The behaviour of politicians and national leaders often makes me feel the urge to scream at my computer screen and risk the neighbours calling for psychiatric assistance, but the reactions to last week's coup attempt in Turkey have given me even greater concern than usual (by which I mean I only managed to narrowly restrain myself from smashing the crockery and charging into the street with a burning torch).

I've not spent much time in Turkey, but I have rather a mixed perception from what I've seen in the time I have spent there. My negative views were further vindicated by stories my wife told me of the country; as a young medical student of 21 (a number of years before I met her), she worked in a Turkish hospital as part of an internship experience program for one month. During that time, she was told not to leave her accommodation after five o'clock at night (yes, that's right, five), and was very nearly raped on two occasions – and undoubtedly would have been, had her friends not been with her.

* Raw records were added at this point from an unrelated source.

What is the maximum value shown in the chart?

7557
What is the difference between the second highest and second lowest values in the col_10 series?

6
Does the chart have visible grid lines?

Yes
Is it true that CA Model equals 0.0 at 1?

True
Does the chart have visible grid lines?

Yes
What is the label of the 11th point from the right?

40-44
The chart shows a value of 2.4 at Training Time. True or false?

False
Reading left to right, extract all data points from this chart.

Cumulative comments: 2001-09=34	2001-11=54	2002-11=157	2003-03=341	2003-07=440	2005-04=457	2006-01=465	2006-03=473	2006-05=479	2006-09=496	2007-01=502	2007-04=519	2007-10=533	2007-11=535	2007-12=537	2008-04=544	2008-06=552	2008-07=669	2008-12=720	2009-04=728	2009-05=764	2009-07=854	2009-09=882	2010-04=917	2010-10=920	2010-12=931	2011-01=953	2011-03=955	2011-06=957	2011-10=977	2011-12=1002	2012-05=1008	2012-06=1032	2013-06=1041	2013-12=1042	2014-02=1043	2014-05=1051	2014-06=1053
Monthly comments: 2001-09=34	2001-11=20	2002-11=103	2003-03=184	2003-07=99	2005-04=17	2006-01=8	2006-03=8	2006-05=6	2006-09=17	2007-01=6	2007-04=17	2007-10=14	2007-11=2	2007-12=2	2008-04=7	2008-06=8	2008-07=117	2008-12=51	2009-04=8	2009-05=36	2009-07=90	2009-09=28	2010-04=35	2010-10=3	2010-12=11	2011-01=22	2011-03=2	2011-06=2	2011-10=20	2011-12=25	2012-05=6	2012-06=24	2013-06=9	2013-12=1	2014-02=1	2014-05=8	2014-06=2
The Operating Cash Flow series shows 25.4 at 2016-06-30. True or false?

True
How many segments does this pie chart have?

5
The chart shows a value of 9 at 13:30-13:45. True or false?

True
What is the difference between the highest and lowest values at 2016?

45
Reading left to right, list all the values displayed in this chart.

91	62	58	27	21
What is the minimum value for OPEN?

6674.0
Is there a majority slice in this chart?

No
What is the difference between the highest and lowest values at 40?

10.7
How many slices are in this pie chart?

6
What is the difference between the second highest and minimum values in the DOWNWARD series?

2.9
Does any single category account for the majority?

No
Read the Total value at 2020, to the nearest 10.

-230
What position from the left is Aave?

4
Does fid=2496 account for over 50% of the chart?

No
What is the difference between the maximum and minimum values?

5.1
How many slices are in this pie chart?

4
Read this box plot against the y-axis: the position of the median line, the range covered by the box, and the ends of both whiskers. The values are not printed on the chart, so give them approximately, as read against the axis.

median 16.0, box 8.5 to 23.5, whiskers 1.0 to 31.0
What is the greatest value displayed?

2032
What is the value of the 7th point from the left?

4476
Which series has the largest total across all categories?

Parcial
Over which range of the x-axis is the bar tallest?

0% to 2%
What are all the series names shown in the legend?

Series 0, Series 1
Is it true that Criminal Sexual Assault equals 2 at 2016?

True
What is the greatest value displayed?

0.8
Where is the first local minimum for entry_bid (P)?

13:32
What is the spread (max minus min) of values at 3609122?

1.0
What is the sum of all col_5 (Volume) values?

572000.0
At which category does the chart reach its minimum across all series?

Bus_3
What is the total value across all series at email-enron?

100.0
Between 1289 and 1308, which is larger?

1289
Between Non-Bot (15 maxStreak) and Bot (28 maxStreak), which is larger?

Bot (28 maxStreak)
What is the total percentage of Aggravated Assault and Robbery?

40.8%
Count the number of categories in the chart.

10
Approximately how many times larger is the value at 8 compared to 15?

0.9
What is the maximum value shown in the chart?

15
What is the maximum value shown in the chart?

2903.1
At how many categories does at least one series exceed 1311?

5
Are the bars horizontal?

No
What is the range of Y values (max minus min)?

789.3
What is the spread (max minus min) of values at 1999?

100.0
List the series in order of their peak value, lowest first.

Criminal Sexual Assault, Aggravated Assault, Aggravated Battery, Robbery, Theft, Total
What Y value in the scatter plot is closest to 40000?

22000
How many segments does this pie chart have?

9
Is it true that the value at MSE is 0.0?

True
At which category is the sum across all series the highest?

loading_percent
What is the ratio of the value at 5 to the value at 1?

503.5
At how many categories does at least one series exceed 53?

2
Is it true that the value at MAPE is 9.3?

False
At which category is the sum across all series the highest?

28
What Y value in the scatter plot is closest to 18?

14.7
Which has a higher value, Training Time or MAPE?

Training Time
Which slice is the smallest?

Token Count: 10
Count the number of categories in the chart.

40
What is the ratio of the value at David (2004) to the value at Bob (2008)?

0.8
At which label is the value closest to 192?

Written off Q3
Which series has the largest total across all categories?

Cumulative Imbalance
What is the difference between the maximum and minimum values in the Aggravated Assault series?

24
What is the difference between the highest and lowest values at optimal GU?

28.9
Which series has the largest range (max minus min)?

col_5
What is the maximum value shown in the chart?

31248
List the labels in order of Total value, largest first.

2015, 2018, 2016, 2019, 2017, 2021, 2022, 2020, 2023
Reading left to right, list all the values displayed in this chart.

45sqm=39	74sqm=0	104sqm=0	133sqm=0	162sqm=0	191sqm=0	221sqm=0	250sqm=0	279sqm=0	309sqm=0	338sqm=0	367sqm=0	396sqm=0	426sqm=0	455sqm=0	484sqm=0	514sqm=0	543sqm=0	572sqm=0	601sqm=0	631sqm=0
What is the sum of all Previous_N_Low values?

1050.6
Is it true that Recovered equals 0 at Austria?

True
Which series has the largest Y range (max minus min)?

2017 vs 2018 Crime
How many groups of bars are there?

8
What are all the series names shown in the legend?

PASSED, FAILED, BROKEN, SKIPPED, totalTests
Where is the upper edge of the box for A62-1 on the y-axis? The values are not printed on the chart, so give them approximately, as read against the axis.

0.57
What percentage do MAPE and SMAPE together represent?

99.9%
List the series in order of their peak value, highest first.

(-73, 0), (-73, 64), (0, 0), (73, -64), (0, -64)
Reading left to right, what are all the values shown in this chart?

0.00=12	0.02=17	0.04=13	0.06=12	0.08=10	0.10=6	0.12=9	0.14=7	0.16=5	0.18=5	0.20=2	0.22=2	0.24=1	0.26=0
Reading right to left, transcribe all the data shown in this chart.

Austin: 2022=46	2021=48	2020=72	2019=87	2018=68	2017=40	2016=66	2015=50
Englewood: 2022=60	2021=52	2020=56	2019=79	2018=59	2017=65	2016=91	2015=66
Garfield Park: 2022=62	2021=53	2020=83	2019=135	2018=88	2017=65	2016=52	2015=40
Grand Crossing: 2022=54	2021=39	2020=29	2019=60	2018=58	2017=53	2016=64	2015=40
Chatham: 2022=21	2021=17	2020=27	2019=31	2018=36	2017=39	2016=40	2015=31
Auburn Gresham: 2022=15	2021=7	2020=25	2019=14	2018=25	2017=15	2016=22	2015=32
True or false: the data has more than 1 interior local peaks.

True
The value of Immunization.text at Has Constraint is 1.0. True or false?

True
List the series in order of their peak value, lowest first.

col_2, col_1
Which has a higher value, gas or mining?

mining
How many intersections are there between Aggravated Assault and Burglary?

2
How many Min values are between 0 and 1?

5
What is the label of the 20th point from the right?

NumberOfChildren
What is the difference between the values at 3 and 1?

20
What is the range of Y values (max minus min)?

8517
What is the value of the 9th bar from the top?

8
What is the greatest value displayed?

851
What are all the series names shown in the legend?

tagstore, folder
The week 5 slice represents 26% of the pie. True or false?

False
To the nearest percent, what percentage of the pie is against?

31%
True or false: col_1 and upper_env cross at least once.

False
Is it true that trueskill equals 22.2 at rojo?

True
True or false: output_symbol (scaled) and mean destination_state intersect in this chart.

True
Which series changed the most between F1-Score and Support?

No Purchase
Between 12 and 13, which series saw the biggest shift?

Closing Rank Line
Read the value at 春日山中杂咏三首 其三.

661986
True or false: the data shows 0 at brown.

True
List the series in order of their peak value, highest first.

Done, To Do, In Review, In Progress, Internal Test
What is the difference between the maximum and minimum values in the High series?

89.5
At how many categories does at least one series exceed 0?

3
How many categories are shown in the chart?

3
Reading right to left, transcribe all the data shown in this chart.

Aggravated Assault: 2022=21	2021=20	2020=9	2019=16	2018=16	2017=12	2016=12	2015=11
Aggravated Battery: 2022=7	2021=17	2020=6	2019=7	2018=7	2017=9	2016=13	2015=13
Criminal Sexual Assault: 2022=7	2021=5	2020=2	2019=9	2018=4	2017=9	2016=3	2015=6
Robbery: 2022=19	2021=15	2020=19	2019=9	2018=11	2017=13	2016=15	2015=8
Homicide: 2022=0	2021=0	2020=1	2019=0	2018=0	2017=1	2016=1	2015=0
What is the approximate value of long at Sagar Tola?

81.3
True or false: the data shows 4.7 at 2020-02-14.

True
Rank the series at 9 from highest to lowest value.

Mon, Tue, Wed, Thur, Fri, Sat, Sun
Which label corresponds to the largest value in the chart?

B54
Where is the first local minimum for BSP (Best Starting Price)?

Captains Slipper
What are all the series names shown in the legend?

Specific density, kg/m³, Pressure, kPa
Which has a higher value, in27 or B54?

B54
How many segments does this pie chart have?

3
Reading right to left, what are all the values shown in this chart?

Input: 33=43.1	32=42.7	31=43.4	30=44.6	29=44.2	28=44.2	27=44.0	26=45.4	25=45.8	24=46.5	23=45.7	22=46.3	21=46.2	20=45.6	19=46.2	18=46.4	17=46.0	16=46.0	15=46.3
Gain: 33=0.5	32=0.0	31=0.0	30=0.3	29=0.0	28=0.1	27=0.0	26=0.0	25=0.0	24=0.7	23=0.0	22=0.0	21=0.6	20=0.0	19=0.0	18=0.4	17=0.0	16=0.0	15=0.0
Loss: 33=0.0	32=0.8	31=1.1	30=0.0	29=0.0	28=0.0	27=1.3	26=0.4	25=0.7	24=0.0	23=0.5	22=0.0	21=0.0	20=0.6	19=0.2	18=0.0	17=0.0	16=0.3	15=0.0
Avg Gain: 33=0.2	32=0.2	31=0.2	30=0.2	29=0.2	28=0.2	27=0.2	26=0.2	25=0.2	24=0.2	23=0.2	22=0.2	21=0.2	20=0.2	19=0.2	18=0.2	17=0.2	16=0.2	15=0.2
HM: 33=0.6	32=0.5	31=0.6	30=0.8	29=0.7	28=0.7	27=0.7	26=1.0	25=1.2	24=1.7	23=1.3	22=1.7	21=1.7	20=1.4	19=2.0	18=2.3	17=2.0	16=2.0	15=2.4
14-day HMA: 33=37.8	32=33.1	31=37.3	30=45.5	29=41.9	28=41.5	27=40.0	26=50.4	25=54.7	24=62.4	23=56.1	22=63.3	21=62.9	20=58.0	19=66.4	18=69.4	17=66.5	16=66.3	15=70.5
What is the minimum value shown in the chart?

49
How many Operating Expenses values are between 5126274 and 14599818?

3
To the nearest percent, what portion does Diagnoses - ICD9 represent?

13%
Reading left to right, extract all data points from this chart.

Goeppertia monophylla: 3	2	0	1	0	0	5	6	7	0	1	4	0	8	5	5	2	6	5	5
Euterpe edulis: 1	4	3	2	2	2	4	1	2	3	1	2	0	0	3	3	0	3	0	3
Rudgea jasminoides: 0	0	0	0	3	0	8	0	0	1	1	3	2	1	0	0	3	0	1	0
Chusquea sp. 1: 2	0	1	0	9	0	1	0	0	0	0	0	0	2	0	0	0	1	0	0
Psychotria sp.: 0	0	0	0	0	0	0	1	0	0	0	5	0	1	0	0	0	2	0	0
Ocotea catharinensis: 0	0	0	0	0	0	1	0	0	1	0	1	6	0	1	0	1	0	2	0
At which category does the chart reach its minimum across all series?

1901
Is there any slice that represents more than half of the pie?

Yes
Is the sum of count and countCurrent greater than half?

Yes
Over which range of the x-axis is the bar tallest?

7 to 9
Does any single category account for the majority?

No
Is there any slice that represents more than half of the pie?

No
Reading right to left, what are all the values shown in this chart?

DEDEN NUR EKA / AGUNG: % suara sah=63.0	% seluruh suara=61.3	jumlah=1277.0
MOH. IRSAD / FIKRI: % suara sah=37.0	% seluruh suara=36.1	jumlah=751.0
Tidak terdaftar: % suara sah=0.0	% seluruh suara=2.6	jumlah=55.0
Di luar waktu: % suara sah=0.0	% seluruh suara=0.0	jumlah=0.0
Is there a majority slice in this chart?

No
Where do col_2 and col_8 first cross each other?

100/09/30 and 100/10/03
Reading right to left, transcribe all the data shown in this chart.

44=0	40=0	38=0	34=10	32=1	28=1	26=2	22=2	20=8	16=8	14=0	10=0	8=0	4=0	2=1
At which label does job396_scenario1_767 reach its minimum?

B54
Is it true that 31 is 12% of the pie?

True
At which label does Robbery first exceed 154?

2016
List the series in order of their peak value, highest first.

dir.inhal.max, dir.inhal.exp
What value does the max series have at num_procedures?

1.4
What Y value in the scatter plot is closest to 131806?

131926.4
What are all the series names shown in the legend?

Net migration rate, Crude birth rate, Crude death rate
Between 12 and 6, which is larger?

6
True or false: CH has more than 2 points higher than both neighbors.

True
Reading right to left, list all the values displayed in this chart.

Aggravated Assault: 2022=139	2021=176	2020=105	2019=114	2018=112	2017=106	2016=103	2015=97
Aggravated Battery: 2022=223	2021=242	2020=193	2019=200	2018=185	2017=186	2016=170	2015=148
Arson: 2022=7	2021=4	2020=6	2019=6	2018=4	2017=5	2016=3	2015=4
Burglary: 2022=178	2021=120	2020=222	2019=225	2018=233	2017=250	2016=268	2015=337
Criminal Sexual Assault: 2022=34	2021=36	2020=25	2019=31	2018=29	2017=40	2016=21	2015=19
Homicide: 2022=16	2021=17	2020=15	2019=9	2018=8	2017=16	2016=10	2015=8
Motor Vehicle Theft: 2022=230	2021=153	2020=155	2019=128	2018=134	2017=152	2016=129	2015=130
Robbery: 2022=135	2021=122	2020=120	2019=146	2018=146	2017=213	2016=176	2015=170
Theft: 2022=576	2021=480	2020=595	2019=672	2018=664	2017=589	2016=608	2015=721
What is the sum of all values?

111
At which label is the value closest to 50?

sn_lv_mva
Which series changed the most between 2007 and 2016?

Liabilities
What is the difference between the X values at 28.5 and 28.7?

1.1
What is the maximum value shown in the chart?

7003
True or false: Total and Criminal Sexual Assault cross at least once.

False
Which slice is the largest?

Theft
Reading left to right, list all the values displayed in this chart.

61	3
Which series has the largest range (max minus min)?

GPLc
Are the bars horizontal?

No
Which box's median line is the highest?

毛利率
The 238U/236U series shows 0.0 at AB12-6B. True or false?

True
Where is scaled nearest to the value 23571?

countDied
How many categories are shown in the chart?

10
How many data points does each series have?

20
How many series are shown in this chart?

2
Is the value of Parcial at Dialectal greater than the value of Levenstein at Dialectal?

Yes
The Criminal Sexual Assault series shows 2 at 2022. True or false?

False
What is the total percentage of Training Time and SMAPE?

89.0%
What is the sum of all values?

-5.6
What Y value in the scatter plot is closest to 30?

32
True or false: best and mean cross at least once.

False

All of this, mark you, in a 'secular' and modern European-Asian state.

I do not believe that one can truly like or dislike anything without proper study and understanding, and my Turkish research eventually led me to Kemal Ataturk. I had originally thought the praise given to the memory of Ataturk by politicians (Saakashvili amongst them) was the typical fawning of politically correct-minded public figures, but the ignorance of fashionable thinkers was, in this case, nothing compared with mine. I learned that this was a man who recognised the rotting Ottoman cancer for what it was, and resolved to drag his country into the modern world and create a secular republic; he was also quoted as saying that all the best things in the world were a result of the work of women, and I, as a misandrist who despises all men, found myself in ready agreement.

Yet what I had seen and heard of modern Turkey – in both its culture and its government – did not resemble Ataturk's vision. Plainly the Turkish military have had similar misgivings, as they have never been afraid to launch coups against the government whenever they feel that Turkey's secularism was at risk. In addition, since the instigators of the coup – the Peace at Home Council – took their name from an Ataturk quote, it is highly unlikely that they were in any way connected with Fetuhullah Gulen as Erdogan would like the world to believe.

Turkey's secularism has never been more at risk than it is now. That Erdogan's government has become increasingly Islamist over the years is common knowledge, but the reaction by the rest of the world to the attempted coup has served as another example of the spinelessness of the West. Washington hedged its best by originally simply stating that it 'supported democracy', which could be taken to mean that it was hoping for the downfall of the Erdogan dictatorship or that the US supported the elected government. The strongest step the West has taken is stating that Turkey's membership in NATO will 'maybe' be at risk if it reintroduces the death penalty to execute the revolutionaries.

As a Georgian citizen, it causes me considerable alarm when the Georgian government periodically announces more Turkish investments in Georgia, or 'deepening cooperation' with Turkey, or 'deepening bilateral ties' with Turkey. Though Georgians have such long memories of Russian domination over them under the Russian Empire and then the Soviet Union, it often surprises me that they seem to have forgotten the centuries of Ottoman raids, enslavement and conquest...and the ideology behind all of it, which is the same as that which Erdogan adheres to.

Georgia naturally needs to maintain good relations with a neighbour as big and powerful as Turkey, but I was truly shocked by the support Erdogan enjoys, especially as his ideology is so at odds with that of Ataturk, the father of modern Turkey; one can only assume that modern Turks don't care too much for modern Turkey, and would prefer a return to the Ottoman Empire...in which case, Georgians might do well to recall their history before the Russians annexed Georgia for their empire. A country which has been dogged by allegations of sympathy for the Islamic State, and launches attacks against the Kurds (the only people who have fought effective campaigns against IS) and openly talks of reintroducing the death penalty and headscarves for women in defiance of secularism, democracy and freedom of expression, is not a country I would want Georgia getting any closer to.